No auto-reply drafts. Responses to each sender follow strict templates (RFI verbiage for primary beneficiaries, secondary beneficiaries, and erroneous transfers). The fraud team fills in dates and amounts manually, a 2-minute task once the data is pre-populated. Automating the remaining 2 minutes wasn't worth the risk of sending a malformed response to a banking partner.

No Pub/Sub. Gmail's push notification system would reduce latency to seconds, and it's probably where we'll end up. But for v1, we wanted to ship fast and keep the launch simple. Polling every 3 minutes has fewer moving parts to operate and debug, and we can swap in push later.

Results

The pipeline has been running in production for 6 months.

The biggest win is coverage. The pipeline runs around the clock, so overnight alerts are already processed, accounts locked, and users notified by the time an analyst opens Slack

What's Next

Three items on the roadmap:

  1. Pub/Sub ingestion. When the compliance team's SLA moves to real-time, we switch from polling to push.

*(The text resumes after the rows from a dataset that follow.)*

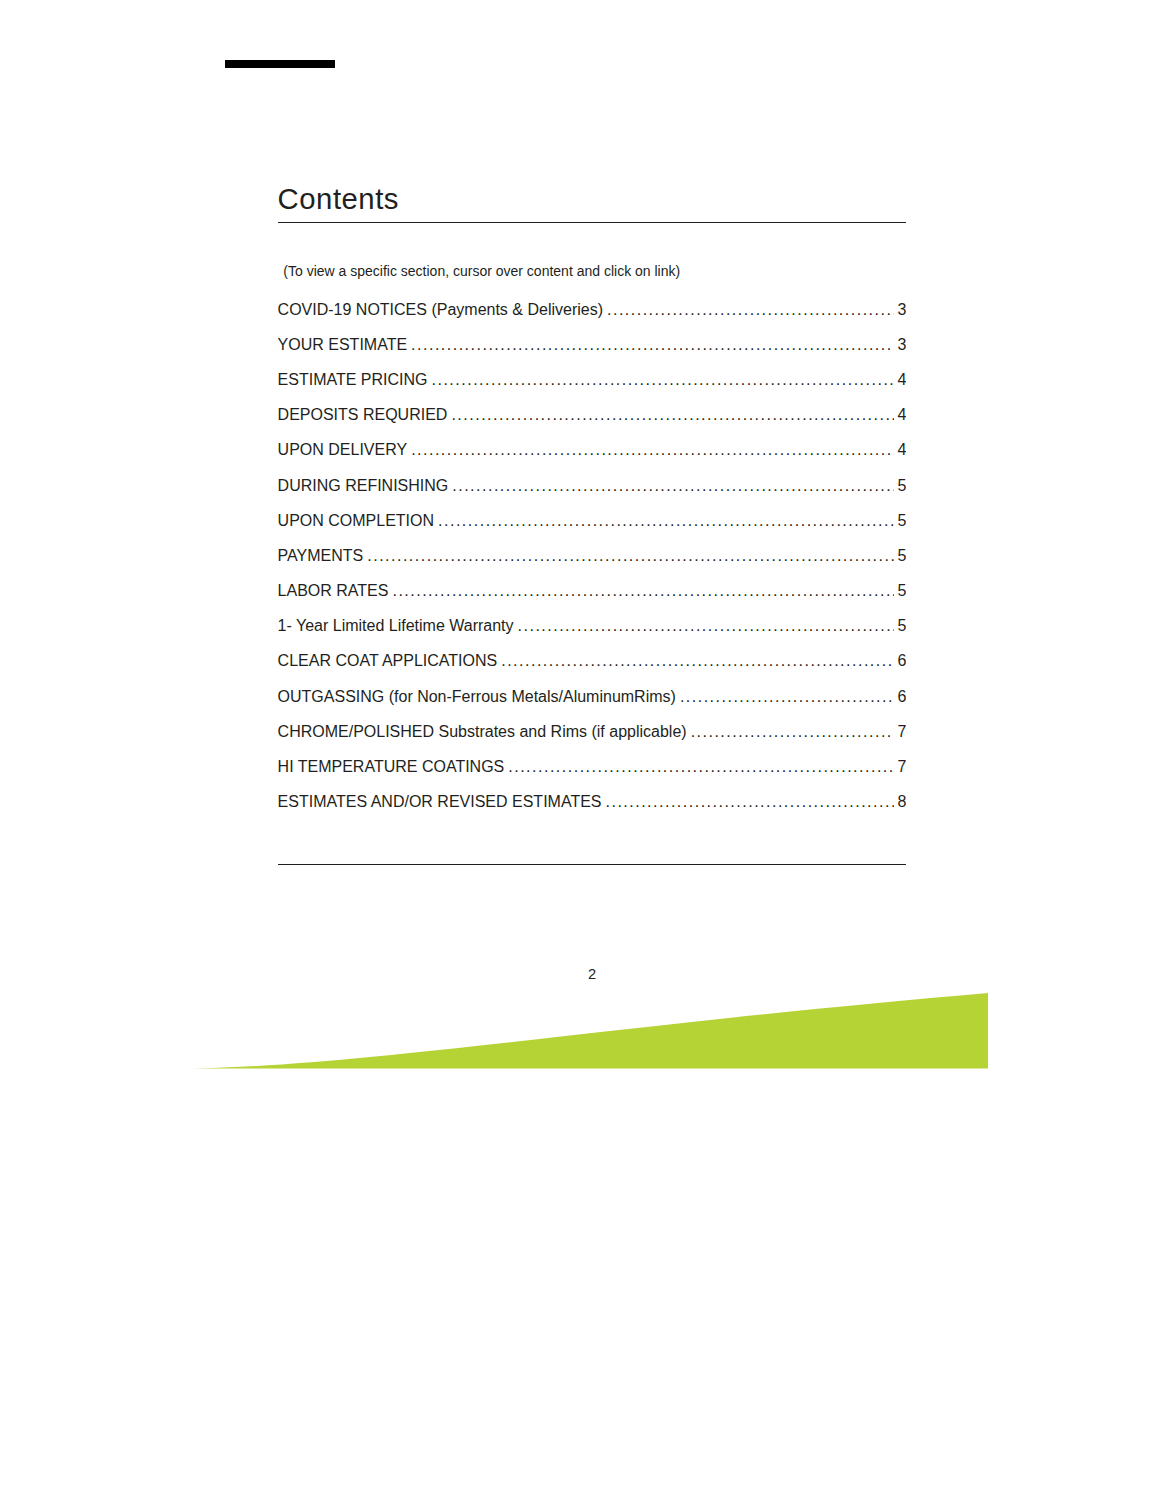Contents
(To view a specific section, cursor over content and click on link)
COVID-19 NOTICES (Payments & Deliveries).................................................................................................................. 3
YOUR ESTIMATE.................................................................................................................. 3
ESTIMATE PRICING.................................................................................................................. 4
DEPOSITS REQURIED.................................................................................................................. 4
UPON DELIVERY.................................................................................................................. 4
DURING REFINISHING.................................................................................................................. 5
UPON COMPLETION.................................................................................................................. 5
PAYMENTS.................................................................................................................. 5
LABOR RATES.................................................................................................................. 5
1- Year Limited Lifetime Warranty.................................................................................................................. 5
CLEAR COAT APPLICATIONS.................................................................................................................. 6
OUTGASSING (for Non-Ferrous Metals/AluminumRims).................................................................................................................. 6
CHROME/POLISHED Substrates and Rims (if applicable).................................................................................................................. 7
HI TEMPERATURE COATINGS.................................................................................................................. 7
ESTIMATES AND/OR REVISED ESTIMATES.................................................................................................................. 8
2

The pipeline architecture doesn't change, only the trigger mechanism.
  2. Snowflake persistence. As case volume grows, we'll need queryable history beyond what Sheets supports. The data model is already designed (fraud_case + fraud_case_event), waiting for the operational need.
  3. Auto-drafted replies. Template-based responses saved as Gmail drafts on the original thread. The analyst reviews and clicks send.

Each extension slots into the existing five-stage pipeline without restructuring. The stages pass dictionaries with a known schema, so adding a new consumer is just adding a new stage.

If you're building something similar for an automated triage of structured alerts from unstructured email, the pattern generalizes: ingest, parse with an LLM, resolve identity, user actions, persist.